Model-Agnostic Meta-Learning (MAML), introduced by Finn, Abbeel and Levine (2017), is a meta-learning algorithm that learns model parameters $\theta$ such that a small number of gradient steps from $\theta$ on a new task produces a high-performing task-specific model. The "model-agnostic" qualifier reflects that MAML is a generic procedure compatible with any model trained by gradient descent , supervised classification, regression, or reinforcement learning.
Bilevel optimisation. Suppose a distribution $p(\mathcal{T})$ over tasks; each task $\mathcal{T}_i$ has a loss $\mathcal{L}_i$, a small support set $\mathcal{D}_i^{\text{tr}}$ for fine-tuning, and a query set $\mathcal{D}_i^{\text{val}}$ for evaluation. The inner loop adapts $\theta$ to task $i$ by one or more gradient steps on the support set:
$$\theta_i' = \theta - \alpha \nabla_\theta \mathcal{L}_i(\theta;\, \mathcal{D}_i^{\text{tr}}).$$
The outer loop updates $\theta$ to minimise the post-adaptation loss on the query set, summed over a batch of tasks:
$$\theta^* = \arg\min_\theta\; \sum_{\mathcal{T}_i \sim p(\mathcal{T})} \mathcal{L}_i\!\big(\theta_i';\, \mathcal{D}_i^{\text{val}}\big) \;=\; \arg\min_\theta \sum_i \mathcal{L}_i\!\big(\theta - \alpha \nabla_\theta \mathcal{L}_i(\theta);\, \mathcal{D}_i^{\text{val}}\big).$$
The outer gradient is
$$\nabla_\theta \mathcal{L}_i(\theta_i') = (\mathbf{I} - \alpha \nabla^2_\theta \mathcal{L}_i(\theta;\, \mathcal{D}_i^{\text{tr}}))^\top\, \nabla_{\theta_i'} \mathcal{L}_i(\theta_i';\, \mathcal{D}_i^{\text{val}}).$$
The Hessian-vector product is computed automatically by reverse-mode autodiff through the inner update.
Algorithm.
- Sample a batch of tasks $\{\mathcal{T}_i\}$ from $p(\mathcal{T})$.
- For each $\mathcal{T}_i$:
- sample support $\mathcal{D}_i^{\text{tr}}$ and query $\mathcal{D}_i^{\text{val}}$;
- compute adapted parameters $\theta_i' = \theta - \alpha \nabla_\theta \mathcal{L}_i(\theta;\, \mathcal{D}_i^{\text{tr}})$.
- Update meta-parameters: $\theta \leftarrow \theta - \beta\, \nabla_\theta\, \tfrac{1}{B} \sum_i \mathcal{L}_i(\theta_i';\, \mathcal{D}_i^{\text{val}})$.
Variants.
- First-Order MAML (FOMAML).
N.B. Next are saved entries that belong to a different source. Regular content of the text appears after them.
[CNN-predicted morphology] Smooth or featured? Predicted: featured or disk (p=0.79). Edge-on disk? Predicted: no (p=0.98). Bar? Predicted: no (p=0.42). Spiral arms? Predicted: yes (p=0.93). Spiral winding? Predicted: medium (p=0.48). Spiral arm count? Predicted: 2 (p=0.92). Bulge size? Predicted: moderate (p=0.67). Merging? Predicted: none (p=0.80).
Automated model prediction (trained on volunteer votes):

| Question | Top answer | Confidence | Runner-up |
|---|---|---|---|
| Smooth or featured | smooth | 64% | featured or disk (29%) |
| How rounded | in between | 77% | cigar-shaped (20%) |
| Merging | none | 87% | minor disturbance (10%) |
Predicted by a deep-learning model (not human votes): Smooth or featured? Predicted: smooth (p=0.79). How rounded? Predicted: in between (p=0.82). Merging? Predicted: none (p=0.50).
Drops the second-order term in the outer gradient, treating $\theta_i'$ as if its dependence on $\theta$ were the identity. Far cheaper, often nearly as effective.
- Reptile (Nichol et al., 2018). An even simpler alternative: do $K$ inner SGD steps, then update $\theta \leftarrow \theta + \beta(\theta_i^{(K)} - \theta)$. No second-order computation, no separate query split.
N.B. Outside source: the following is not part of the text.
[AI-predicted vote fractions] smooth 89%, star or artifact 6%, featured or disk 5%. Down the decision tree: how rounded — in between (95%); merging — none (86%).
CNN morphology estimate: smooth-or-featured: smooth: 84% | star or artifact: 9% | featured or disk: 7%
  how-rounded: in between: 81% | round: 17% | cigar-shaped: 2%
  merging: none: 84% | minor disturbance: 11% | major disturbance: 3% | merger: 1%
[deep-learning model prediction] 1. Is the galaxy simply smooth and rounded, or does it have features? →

- MAML++ (Antoniou et al., 2019). A bag of stabilisation tricks: per-step learnable inner learning rates, batch-norm running statistics handled per task, gradient clipping.
- iMAML. Replaces inner SGD with implicit differentiation through a regularised inner optimum, decoupling the outer gradient from the inner trajectory length.
Empirical results. On Omniglot 5-way 1-shot classification MAML reaches $\sim 99\%$ accuracy after one gradient step at test time. On miniImageNet 5-way 5-shot it reaches $\sim 63\%$. In meta-RL it learns control policies that adapt to new MuJoCo tasks within a handful of episodes.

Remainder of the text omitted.